Duerson played at Notre Dame and for the Super Bowl Champion '85 Bears. He also won a Super Bowl as a member of the New York Giants in 1993 before he retired.
The Miami-Dade County coroner's office confirmed the Thursday-night death but has not determined a cause.
His football life was filled with accomplishment, and so was his life apart from and after football. He was an ambassador for many charitable causes and had many friends.
But Duerson also had some tough times in recent years - a business failure, a home in foreclosure, and Thursday was the last edition of a weekly Internet radio sports talk show that he hosted.
Duerson was a whale of a football player - a four time pro-bowler, strong safety on the Bears' 86 Super Bowl champs, 11 years in the NFL, a two-time All-American at Notre Dame. Years later, he would serve as a member of the university's Board of Trustees.
Off the field, Duerson earned a Harvard MBA. He became part-owner of a company that supplied sausage to fast food chains. Nine years ago, he sold his stake and set out to start his own company.
Four years later, though, Duerson Foods went out of business. The following year, Duerson's Highland Park home was in foreclosure, and he filed for divorce from his wife of 24 years.
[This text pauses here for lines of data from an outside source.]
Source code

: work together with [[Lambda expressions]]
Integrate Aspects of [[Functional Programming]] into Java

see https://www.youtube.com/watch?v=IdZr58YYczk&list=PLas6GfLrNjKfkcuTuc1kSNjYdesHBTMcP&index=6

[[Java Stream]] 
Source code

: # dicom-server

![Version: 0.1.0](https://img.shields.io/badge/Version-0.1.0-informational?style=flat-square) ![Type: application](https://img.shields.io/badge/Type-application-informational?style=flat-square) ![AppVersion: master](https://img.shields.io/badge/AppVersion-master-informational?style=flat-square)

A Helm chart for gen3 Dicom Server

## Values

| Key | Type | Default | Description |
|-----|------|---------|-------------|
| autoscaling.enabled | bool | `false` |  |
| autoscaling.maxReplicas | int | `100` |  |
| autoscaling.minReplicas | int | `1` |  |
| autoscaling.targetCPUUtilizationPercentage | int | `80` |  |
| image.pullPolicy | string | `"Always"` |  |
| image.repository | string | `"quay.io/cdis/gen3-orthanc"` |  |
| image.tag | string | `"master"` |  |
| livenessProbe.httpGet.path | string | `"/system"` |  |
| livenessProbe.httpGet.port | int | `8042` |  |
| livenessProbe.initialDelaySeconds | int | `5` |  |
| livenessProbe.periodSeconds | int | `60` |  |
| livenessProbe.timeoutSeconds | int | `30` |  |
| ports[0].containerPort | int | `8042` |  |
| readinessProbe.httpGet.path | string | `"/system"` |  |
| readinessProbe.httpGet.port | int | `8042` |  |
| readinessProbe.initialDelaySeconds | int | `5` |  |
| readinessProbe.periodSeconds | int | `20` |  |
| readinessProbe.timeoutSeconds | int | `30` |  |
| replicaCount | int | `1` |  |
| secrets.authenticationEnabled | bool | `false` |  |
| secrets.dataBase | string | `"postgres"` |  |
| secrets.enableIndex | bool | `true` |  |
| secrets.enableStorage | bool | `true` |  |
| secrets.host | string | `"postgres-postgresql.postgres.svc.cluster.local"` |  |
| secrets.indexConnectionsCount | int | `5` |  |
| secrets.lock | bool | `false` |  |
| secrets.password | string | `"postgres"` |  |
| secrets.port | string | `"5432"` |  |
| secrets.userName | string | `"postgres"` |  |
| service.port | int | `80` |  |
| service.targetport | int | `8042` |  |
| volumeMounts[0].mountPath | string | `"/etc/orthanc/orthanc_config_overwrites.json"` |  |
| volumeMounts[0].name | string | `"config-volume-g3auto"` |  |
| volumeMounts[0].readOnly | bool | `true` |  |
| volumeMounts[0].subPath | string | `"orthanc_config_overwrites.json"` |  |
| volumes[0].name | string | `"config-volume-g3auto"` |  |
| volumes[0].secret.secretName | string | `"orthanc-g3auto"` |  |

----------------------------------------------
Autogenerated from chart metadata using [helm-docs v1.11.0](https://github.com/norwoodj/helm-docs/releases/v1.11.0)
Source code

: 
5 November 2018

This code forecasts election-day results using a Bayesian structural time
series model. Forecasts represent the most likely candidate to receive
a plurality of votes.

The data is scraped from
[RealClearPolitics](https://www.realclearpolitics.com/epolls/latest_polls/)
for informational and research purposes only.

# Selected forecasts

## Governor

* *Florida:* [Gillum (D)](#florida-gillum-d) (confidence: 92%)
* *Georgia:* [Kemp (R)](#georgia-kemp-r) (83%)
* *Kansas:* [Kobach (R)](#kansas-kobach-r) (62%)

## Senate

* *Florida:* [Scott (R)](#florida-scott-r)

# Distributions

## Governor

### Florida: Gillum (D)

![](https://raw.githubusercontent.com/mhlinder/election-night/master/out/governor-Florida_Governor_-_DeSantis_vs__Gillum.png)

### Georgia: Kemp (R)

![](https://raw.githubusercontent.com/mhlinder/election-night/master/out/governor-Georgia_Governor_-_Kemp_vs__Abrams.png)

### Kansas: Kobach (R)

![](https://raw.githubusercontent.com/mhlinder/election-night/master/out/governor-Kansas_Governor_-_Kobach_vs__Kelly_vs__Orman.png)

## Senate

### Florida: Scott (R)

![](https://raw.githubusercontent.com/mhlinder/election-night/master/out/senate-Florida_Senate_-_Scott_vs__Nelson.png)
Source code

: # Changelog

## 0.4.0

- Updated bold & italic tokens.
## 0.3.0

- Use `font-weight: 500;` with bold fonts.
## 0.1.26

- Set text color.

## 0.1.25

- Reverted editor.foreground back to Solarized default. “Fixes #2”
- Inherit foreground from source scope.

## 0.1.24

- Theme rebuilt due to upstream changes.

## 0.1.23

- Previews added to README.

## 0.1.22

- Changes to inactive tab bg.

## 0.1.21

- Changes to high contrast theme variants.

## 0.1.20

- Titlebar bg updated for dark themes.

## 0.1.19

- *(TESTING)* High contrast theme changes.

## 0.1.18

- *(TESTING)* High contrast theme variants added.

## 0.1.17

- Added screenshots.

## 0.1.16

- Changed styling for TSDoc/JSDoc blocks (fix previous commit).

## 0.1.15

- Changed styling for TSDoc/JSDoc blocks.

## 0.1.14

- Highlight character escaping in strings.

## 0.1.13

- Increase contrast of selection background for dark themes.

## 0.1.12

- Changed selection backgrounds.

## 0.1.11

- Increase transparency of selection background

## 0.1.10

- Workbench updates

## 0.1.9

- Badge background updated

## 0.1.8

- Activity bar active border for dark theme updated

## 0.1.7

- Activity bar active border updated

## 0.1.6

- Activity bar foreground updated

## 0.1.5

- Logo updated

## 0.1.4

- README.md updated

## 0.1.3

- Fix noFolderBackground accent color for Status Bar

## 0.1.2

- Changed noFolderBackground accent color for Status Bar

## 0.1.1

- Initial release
Duerson had settled in Miami. He was working as a consultant and hosted an Internet radio sports talk show called Double Time with Double D on Voice America.
On one of his shows late last month, he fondly reminisced about The Bears and Super Bowl 20.
"Happy anniversary to my teammates, my coaches, to all the Bears fans, to anybody associated with the game of football because that was special. Absolutely special," he said.
Duerson's body was found in his Sunny Isles Beach, Florida. His teammates and friends are stunned.
"It's been an up and down kind of day. It's been hard to focus on anything today," said former teammate Emery Moorehead. "He always had a plan, laid things out - like a game plan in the NFL. Double D did that and was very successful."
"This is such a surprise. He looked so fit. I didn't know he had anything the matter with him, so I don't know what happened," said former Bears coach Mike Ditka.
"When I lost Walter, he was the first there. When he lost his mother, I was the first there. Through all of it, his strength helped me through tough times, and we actually became like brothers," said Eddie Payton, Walter Payton's brother.
On Friday, the Bears released a statement on Duerson's death saying, "We are stunned and saddened to hear the tragic news regarding Dave Duerson. He was a great contributor to our team and the Chicago community. Today is a difficult day for all of us who loved Dave. We'll miss him. Our prayers are with his family."
His family said in a written statement, "Please remember Dave as a good, kind and caring man. He loved and cherished his family and friends and was extremely proud of his beloved Notre Dame, and Chicago Bears."
Duerson is survived by his four children.